--- begin Dataset content ---
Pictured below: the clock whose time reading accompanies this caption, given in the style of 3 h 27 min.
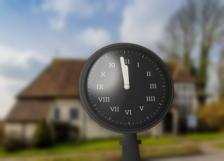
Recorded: 11 h 59 min
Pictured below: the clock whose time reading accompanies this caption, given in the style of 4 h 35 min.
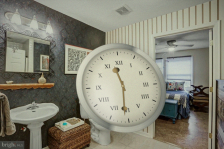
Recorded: 11 h 31 min
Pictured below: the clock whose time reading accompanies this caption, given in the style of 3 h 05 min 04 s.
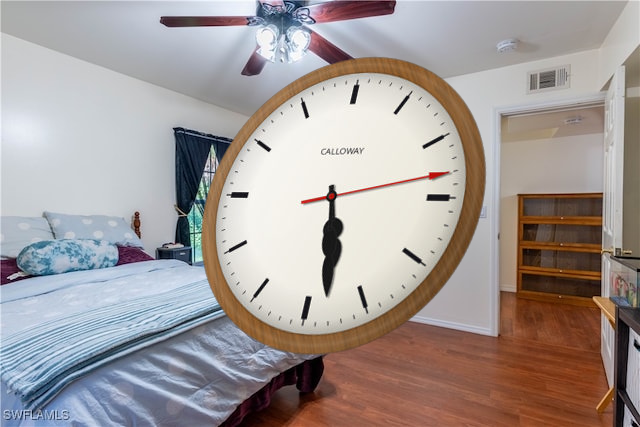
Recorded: 5 h 28 min 13 s
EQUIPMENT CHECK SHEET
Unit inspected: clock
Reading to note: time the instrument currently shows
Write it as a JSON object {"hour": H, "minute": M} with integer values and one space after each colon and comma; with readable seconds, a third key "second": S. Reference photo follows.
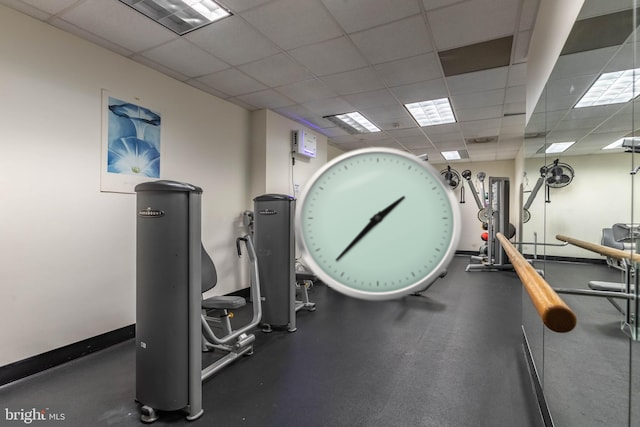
--- end Dataset content ---
- _Task instructions_
How many lines in the listing above contain the string "below"? Matching is case-sensitive; reply with the number only.

- _Task solution_
3